Carolyn Case
"Wild Domestic"
April 4 - May 10, 2025
Opening Reception: Friday, April 4, 6-8PM. The artist will be present.
Asya Geisberg Gallery is excited to present "Wild Domestic," an exhibition by Carolyn Case. This will be the artist's fourth exhibition with the gallery, and the first in the gallery’s new location of 4.5 Cortlandt Alley (between Franklin St. and White St.). The artist's deceptively abstract work hides fragments and hints of the everyday, elevating routine and domestic duties to the realm of the ethereal, and allows the untidy to remain cleverly uncontained. The carefully distilled chaos of the kitchen and its symbolism for daily life propel the exhibition. The artist notes that“suspicions about my motives to keep order have crept in. One way for me to process these ideas is to bring the landscape back into the domestic world. That is where the title originates, a hopeful space where mess, uncertainty, beauty, and order combine, a wild domestic."
With titles like “Kitchen Window,” “Blue Spatula,” and “Morning Coffee,” Case quickly places the viewer into her domain: the habitual encounter with our quotidian environment. Switching between the kitchen and the studio, the paintbrush and the potholder, Case dissolves the wall between the brainwork of conjuring art out of the imagination, and the seemingly mindless necessities of the day-to-day – writing to-do-lists, washing dishes, or preparing a meal. From this unassuming starting point, Case produces grand paintings swirling with gesture, energy, and audacious color, layering fragments, shapes and marks, some barely legible as the original domestic reference. Unafraid to mix acidic purples or strike yellow against black, Case invigorates each visible inch with her nonconformist approach.

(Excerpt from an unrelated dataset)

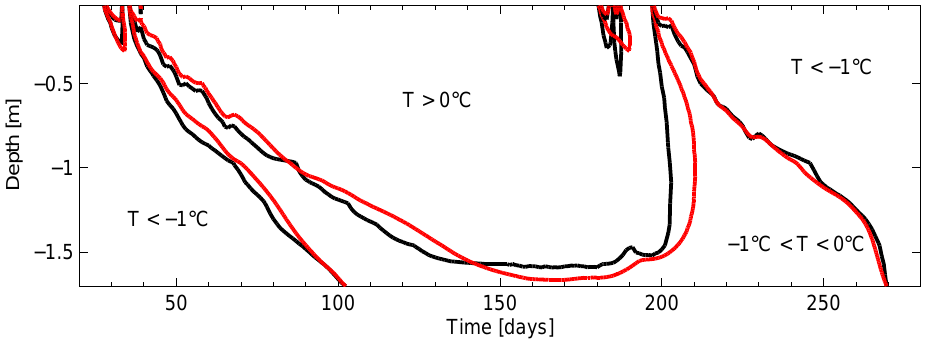
Fig. 10. Simulation results for the Tianshuihai site in the summer black: measured data, red: conduction with a water distribution that is constant in time, scenario of 2008. Shown are the 0 ◦ C and the − 1 ◦ C isotherms. The colors represent: Black: Measured data, red: Conduction with a water distribution that is constant in time, scenario (iii).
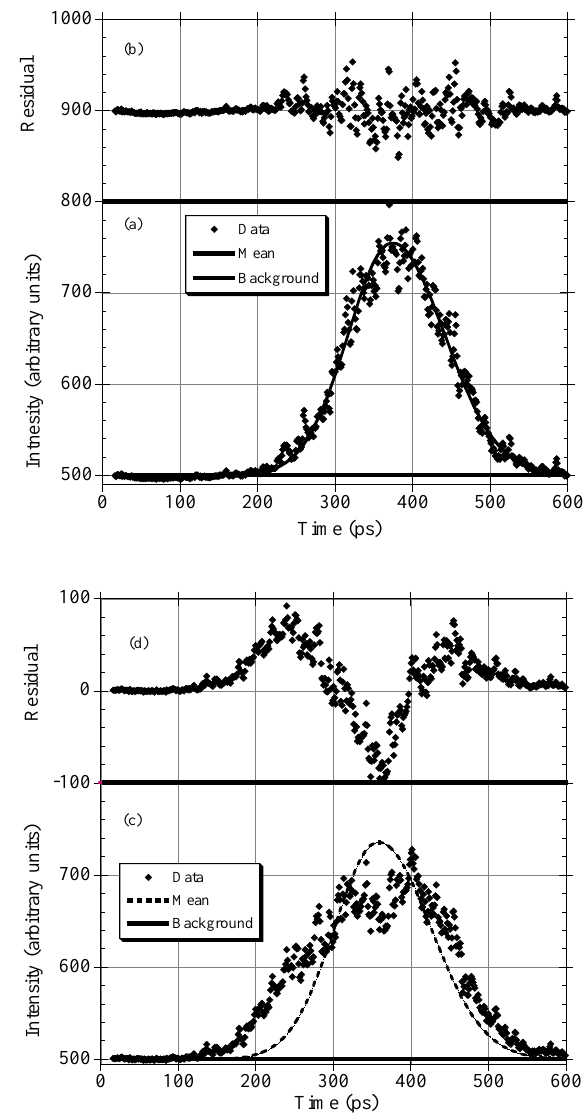
FIG. 13. The CESR electron bunch distributions when the rf phase is modulated at the frequency of 369.9 kHz and signal generator voltage amplitudes of (a) 2 20 dBm and (b) 1 10 dBm. The residuals from the mean distribution are plotted above the figure for the signal generator voltages of (c) 2 20 dBm and (d) 1 10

In a new development, Case has added intriguing hybrids of ceramic and pastel, smaller yet densely packed with narrative details. Orange peels, cigarettes, and fragments of plates or tiles intermingle with chunky or stringy forms, an exhilarating juxtaposition to the dense carpet of pastel. As her hybrids have evolved, they advocate as sculpture rather than a framing device for the center pastel, influencing the pastel’s shapes and colors in a call and response. Pastel drawings - the underpinning of Case’s painting - now contest the primacy of painting with their fragmented, jewel-like intensity and guttural intuitiveness. Looking at all the work together, the paintings appear more abstract, Baroque and stylized, as the ceramics make concrete the decoratively buried scraps.
Like Pierre Bonnard, an artist whose visual exuberance heeded not the hierarchy of outer activity and interior sphere, of background curtain or foreground figure, Case disputes the disregard for the “dull.” Everything is equally at play for abstract gestures; no field of references is allowed to fallow. "I’m in the studio, struggling for beauty and complexity. I go into the kitchen to chop onions or empty the dishwasher, and it’s all there. I stand at the sink washing dishes, my mind still on painting, and notice the exciting form of a half-submerged spatula and its shadow."